Tying service accounts to workload identity#
If your application will access Google Cloud services when running on Google Kubernetes Engine, it should use workload identity to authenticate to those services. This allows applications running in Kubernetes pods to authenticate as Google service accounts without worrying about key management or separate secrets.
Set up Kubernetes service account#
To use workload identity, your application must run as a specific, named Kubernetes service account.
Do not use the default
service account created for each namespace.
Start by creating a Kubernetes service account for your application:
apiVersion: v1
kind: ServiceAccount
metadata:
name: <application>
labels:
{{- include "<application>.labels" . | nindent 4 }}
annotations:
iam.gke.io/gcp-service-account: {{ required "serviceAccount must be set to a valid Google service account" .Values.serviceAccount | quote }}
Replace <application>
with the name of your application.
Note the annotation.
This tells Kubernetes which Google service account your application will be authenticating as.
Once the Google service account has been created, you will add the appropriate service account name for each environment to your values-environment.yaml
files.
Configure the Pod#
Then, in your Deployment, and any other Kubernetes resource that creates pods that need to talk to Google services, configure Kubernetes to run the pod with that service account:
template:
spec:
serviceAccountName: <application>
Also ensure that automountServiceAccountToken
is set to true or not set.
If the application uses the Google Cloud libraries, no further application configuration is required.
The Google Cloud libraries will automatically recognize that workload identity is in use and will make the necessary API calls to get Google Cloud credentials.
Making workload identity conditional#
These examples configure the application to use workload identity unconditionally.
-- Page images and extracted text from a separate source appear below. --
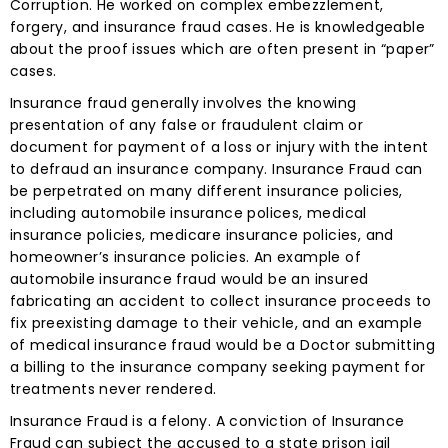
Corruption. He worked on complex embezzlement,
forgery, and insurance fraud cases. He is knowledgeable
about the proof issues which are often present in “paper”
cases.
Insurance fraud generally involves the knowing
presentation of any false or fraudulent claim or
document for payment of a loss or injury with the intent
to defraud an insurance company. Insurance Fraud can
be perpetrated on many different insurance policies,
including automobile insurance polices, medical
insurance policies, medicare insurance policies, and
homeowner’s insurance policies. An example of
automobile insurance fraud would be an insured
fabricating an accident to collect insurance proceeds to
fix preexisting damage to their vehicle, and an example
of medical insurance fraud would be a Doctor submitting
a billing to the insurance company seeking payment for
treatments never rendered.
Insurance Fraud is a felony. A conviction of Insurance
Fraud can subject the accused to a state prison jail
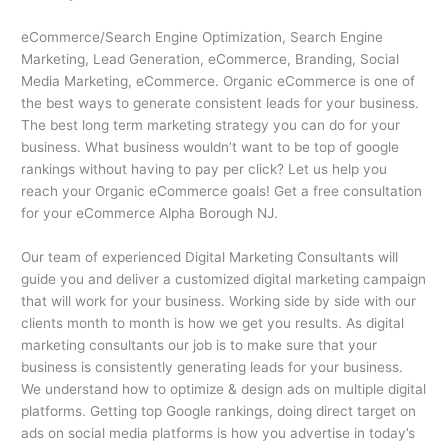
eCommerce/Search Engine Optimization, Search Engine
Marketing, Lead Generation, eCommerce, Branding, Social
Media Marketing, eCommerce. Organic eCommerce is one of
the best ways to generate consistent leads for your business.
The best long term marketing strategy you can do for your
business. What business wouldn’t want to be top of google
rankings without having to pay per click? Let us help you
reach your Organic eCommerce goals! Get a free consultation
for your eCommerce Alpha Borough NJ.
Our team of experienced Digital Marketing Consultants will
guide you and deliver a customized digital marketing campaign
that will work for your business. Working side by side with our
clients month to month is how we get you results. As digital
marketing consultants our job is to make sure that your
business is consistently generating leads for your business.
We understand how to optimize & design ads on multiple digital
platforms. Getting top Google rankings, doing direct target on
ads on social media platforms is how you advertise in today’s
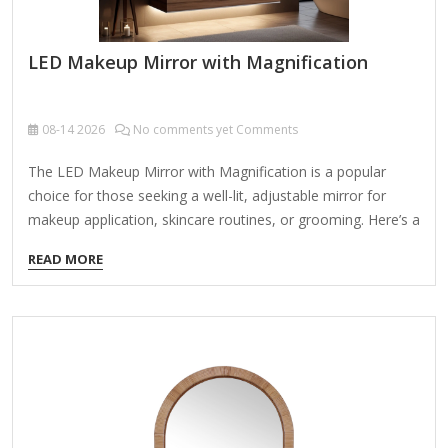
LED Makeup Mirror with Magnification
08-14
2026
No comments yet Comments
The LED Makeup Mirror with Magnification is a popular
choice for those seeking a well-lit, adjustable mirror for
makeup application, skincare routines, or grooming. Here’s a
detailed breakdown of its features, pros, cons, and
READ MORE
alternatives: Key Features: LED Lighting Bright, even
illumination with adjustable brightness levels (some models
offer color temperature control). Energy-efficient LEDs
mimic natural daylight for accurate makeup application.
Magnification Options Typically includes 1x (regular) and 5x,
7x, or 10x magnification for precise detailing (e.g., eyebrows,
eyeliner, pores). Adjustable Design Tilts and swivels for
optimal viewing angles. Some models are portable (battery-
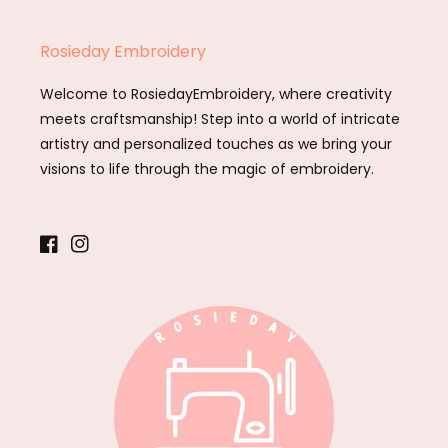
Rosieday Embroidery
Welcome to RosiedayEmbroidery, where creativity
meets craftsmanship! Step into a world of intricate
artistry and personalized touches as we bring your
visions to life through the magic of embroidery.
Facebook
Instagram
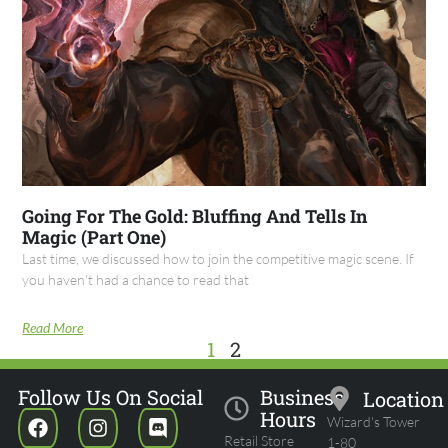
Going For The Gold: Bluffing And Tells In
Magic (Part One)
Last time, we discussed how to join the competitive magic scene. If
you haven't had a chance to read that
Read More
1
2
Follow Us On Social
Business
Location
Hours
Wizard's Tower
Retail Store
1-80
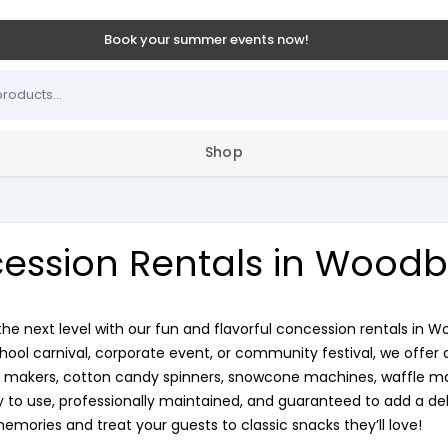
Book your summer events now!
Shop
ession Rentals in Woodb
the next level with our fun and flavorful concession rentals in 
chool carnival, corporate event, or community festival, we offer 
makers, cotton candy spinners, snowcone machines, waffle make
to use, professionally maintained, and guaranteed to add a deli
memories and treat your guests to classic snacks they’ll love!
If the application may be deployed either under Google Kubernetes Engine or in other Kubernetes deployments, you will want to make workload identity conditional.
Do that by adding {{- if .Values.serviceAccount }}
or similar conditional blocks around both the ServiceAccount
resource and around the serviceAccountName
setting.
Configuring the service account name#
The above examples use serviceAccountName
as the values.yaml
setting.
If the service account is only for CloudSQL, normal practice is to name the setting cloudsql.serviceAccountName
and make workload identity conditional on whether cloudsql.enabled
is true.
If your application uses workload identity for other purposes, you can either use a top-level values setting as shown here, or put the setting wherever seems most appropriate (associated with one specific part of your application, for instance).
For each environment where you want to use workload identity, the Phalanx environment administrator must create a Google service account for your application and associate it with the namespace and Kubernetes service account name used by your application. See Set up workload identity. They will then tell you what service account name to use for each environment.
Multiple service accounts#
This is a simple configuration for an application that uses only one service account. If you have a more complex application that also needs Kubernetes permissions, you may need multiple service accounts with more specific names than just the name of your overall application. For an example of a more complicated configuration with multiple service accounts, see giftless’s Helm chart.